Recall your retail time series data (from Exercise 7 in Section 2.10). Decompose the series using X-11. Does it reveal any outliers, or unusual features that you had not noticed previously?

Answer:

This doesn’t seem to reveal much outlier, it also captures the irregular, which is interesting to see more noises in the graph.

library(seasonal)
## 
## Attaching package: 'seasonal'
## The following object is masked from 'package:tibble':
## 
##     view
x_11 <- seed |>
  model(x11 = X_13ARIMA_SEATS(Turnover ~ x11())) |>
  components()

autoplot(x_11) 

3.9

  1. Write about 3–5 sentences describing the results of the decomposition. Pay particular attention to the scales of the graphs in making your interpretation.
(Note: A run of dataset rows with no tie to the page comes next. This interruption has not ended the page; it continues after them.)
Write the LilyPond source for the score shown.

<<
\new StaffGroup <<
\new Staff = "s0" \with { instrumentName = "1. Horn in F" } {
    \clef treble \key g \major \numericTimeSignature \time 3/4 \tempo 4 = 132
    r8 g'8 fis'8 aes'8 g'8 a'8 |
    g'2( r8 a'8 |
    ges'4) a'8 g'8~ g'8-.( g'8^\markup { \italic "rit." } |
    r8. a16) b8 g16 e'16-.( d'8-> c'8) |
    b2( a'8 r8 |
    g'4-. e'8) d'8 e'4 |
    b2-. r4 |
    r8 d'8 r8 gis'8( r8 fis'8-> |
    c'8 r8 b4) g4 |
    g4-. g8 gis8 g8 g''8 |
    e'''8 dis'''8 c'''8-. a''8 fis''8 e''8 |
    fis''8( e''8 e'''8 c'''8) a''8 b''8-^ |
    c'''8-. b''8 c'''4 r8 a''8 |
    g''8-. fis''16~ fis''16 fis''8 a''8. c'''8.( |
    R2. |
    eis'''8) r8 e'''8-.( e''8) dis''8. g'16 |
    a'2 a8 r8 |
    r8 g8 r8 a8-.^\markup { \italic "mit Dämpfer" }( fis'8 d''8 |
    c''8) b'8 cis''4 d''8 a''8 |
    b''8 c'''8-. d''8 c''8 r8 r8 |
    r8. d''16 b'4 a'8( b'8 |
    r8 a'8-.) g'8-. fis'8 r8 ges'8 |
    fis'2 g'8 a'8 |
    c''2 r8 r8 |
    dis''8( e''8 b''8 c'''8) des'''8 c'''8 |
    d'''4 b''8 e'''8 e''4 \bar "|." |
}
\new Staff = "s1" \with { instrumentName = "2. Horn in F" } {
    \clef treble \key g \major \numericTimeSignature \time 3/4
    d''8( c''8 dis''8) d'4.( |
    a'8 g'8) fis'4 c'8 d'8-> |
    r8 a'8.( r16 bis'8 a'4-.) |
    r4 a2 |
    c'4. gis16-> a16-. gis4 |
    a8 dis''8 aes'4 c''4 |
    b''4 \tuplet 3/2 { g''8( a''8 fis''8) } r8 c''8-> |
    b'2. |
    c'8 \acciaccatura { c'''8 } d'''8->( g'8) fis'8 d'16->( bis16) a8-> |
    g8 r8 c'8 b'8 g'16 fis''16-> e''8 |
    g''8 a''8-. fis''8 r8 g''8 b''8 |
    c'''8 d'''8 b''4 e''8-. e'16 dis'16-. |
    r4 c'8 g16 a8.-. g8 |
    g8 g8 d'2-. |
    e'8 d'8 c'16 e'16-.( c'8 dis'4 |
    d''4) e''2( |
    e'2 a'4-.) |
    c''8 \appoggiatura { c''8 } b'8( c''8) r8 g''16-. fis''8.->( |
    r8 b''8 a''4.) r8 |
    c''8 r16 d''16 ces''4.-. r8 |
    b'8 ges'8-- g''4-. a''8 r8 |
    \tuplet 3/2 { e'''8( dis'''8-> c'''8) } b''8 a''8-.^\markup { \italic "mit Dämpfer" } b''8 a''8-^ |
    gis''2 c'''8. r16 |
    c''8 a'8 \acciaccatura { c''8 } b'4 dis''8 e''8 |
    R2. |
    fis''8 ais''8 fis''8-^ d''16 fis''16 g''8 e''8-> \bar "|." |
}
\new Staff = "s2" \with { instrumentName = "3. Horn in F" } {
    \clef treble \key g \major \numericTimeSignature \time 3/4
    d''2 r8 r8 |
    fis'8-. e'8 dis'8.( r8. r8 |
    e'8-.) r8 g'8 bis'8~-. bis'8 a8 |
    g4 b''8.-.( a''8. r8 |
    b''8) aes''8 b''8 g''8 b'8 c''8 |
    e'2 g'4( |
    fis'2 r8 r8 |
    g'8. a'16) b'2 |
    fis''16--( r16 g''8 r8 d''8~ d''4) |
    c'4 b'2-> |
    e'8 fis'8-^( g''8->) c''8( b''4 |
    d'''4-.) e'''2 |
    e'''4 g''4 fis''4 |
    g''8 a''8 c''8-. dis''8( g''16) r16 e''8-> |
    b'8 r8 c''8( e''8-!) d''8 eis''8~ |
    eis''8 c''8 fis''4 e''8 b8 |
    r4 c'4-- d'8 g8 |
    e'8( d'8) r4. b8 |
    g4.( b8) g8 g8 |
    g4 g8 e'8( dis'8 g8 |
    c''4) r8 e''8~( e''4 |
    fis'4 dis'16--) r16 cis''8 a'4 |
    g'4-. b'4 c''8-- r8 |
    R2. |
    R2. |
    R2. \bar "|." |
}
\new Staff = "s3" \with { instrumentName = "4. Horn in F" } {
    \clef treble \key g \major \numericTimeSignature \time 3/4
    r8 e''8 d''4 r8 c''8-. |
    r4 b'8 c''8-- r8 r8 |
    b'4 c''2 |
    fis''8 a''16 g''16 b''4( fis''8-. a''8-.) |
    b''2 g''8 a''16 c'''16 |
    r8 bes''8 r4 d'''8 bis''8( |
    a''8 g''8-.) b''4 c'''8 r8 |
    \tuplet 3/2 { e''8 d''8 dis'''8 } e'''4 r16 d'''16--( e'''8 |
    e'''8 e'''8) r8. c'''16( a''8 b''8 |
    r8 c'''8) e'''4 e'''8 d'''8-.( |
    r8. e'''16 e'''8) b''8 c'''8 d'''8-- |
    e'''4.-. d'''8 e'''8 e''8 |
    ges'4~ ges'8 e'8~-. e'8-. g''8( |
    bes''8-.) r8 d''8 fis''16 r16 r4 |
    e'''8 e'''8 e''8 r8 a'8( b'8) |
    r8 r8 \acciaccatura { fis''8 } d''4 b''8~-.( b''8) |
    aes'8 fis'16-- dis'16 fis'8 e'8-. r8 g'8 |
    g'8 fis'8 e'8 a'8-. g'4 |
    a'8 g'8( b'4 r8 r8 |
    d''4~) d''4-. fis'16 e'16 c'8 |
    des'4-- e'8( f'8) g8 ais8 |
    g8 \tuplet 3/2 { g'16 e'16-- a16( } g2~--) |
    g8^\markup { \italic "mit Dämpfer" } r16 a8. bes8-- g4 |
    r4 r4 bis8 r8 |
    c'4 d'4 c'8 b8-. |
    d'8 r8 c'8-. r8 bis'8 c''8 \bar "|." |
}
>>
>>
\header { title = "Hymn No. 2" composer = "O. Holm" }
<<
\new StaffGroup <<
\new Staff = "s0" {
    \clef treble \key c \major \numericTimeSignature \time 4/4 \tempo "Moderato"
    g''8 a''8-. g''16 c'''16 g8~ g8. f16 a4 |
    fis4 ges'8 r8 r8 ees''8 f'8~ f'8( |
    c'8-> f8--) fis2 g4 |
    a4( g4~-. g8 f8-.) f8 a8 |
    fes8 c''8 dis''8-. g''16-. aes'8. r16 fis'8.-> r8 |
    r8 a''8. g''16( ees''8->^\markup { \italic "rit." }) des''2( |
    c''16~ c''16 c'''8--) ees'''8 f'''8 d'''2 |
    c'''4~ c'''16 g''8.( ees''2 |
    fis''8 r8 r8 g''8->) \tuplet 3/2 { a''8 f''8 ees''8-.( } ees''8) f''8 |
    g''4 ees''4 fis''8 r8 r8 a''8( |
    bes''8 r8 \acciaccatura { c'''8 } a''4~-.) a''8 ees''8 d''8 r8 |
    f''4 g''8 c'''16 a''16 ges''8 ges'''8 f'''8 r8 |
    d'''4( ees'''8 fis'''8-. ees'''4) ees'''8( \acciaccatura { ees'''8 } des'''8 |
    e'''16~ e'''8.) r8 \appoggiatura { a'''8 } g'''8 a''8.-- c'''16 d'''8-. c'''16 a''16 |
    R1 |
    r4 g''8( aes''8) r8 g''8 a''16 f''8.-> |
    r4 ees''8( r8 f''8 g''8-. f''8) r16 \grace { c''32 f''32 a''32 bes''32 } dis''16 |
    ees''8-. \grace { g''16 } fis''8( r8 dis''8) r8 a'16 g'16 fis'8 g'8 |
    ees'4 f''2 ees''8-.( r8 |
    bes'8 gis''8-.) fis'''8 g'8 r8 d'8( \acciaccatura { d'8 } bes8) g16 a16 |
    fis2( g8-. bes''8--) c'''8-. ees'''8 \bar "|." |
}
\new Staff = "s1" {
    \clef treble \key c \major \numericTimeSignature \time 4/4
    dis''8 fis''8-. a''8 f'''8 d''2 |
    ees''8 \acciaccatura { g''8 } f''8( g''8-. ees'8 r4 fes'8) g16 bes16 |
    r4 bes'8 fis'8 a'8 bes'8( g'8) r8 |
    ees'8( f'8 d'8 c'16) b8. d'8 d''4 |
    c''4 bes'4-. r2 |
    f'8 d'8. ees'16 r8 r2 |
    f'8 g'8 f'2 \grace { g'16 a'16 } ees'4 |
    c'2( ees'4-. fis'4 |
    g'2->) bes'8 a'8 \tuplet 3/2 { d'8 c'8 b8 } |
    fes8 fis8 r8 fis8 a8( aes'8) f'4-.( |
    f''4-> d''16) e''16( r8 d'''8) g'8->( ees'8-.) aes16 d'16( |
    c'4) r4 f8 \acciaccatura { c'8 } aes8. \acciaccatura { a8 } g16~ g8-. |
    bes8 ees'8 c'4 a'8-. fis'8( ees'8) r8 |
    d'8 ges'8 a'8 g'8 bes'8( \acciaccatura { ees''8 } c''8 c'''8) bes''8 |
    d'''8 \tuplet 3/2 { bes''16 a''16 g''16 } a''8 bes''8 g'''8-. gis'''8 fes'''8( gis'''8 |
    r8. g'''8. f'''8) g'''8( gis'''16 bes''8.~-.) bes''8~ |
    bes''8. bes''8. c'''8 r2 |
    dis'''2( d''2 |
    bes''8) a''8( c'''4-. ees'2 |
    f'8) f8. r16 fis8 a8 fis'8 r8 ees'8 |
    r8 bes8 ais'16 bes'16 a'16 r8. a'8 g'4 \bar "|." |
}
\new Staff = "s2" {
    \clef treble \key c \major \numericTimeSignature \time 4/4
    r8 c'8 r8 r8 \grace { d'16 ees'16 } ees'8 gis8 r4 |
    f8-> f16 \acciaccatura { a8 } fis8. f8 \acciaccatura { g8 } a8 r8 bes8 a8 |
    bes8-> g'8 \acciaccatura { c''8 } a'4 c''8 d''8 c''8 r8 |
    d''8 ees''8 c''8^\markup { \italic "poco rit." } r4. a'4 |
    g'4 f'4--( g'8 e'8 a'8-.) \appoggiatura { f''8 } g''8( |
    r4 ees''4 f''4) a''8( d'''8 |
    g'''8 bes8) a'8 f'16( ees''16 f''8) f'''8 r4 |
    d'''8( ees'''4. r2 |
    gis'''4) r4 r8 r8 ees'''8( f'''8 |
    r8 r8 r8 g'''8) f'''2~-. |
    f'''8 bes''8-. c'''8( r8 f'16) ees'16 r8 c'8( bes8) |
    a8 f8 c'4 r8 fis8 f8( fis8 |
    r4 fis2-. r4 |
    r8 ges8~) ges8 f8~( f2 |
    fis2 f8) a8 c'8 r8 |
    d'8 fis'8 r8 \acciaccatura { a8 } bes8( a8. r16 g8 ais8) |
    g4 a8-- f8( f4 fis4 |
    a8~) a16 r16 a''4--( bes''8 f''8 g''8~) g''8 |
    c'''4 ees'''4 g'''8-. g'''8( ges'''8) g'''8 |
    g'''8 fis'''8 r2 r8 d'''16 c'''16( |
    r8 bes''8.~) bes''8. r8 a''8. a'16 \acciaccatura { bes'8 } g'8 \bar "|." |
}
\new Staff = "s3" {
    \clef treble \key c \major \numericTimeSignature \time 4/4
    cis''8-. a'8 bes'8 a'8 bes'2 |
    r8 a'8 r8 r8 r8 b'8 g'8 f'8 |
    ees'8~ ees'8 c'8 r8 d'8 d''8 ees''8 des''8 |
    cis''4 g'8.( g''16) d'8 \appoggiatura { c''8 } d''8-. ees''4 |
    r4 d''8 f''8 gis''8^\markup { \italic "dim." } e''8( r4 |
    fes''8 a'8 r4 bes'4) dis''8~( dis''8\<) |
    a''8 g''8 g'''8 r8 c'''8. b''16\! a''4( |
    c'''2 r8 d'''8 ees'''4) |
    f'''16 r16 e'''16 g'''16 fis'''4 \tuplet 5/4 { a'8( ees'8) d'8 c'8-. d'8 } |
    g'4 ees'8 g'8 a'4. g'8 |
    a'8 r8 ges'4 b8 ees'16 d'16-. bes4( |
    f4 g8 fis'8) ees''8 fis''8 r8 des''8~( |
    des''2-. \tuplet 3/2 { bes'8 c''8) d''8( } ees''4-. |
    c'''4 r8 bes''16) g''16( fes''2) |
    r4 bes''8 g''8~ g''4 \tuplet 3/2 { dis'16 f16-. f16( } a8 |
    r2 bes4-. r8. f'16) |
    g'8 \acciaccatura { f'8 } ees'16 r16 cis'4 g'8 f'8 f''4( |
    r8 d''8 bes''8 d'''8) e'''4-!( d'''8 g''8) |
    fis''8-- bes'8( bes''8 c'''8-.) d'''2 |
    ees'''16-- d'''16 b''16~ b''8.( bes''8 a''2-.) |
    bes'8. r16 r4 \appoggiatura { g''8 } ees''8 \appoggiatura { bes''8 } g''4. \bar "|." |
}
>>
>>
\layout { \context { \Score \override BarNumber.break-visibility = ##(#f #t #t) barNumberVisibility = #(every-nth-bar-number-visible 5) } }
  2. Is the recession of 1991/1992 visible in the estimated components?

    Answer:

    1. The trend is increasing consistently in the number of the civilian labor force in Australia. The seasonal change overtime are consistent, but seems to have wider increase and decrease as year goes. The remainder seems to have a large dip around 1992, going to negative 400. That probably mean there were probably something big like the recession.
    2. It is quite visible in the remainder, is drop drastically around 1991/1992.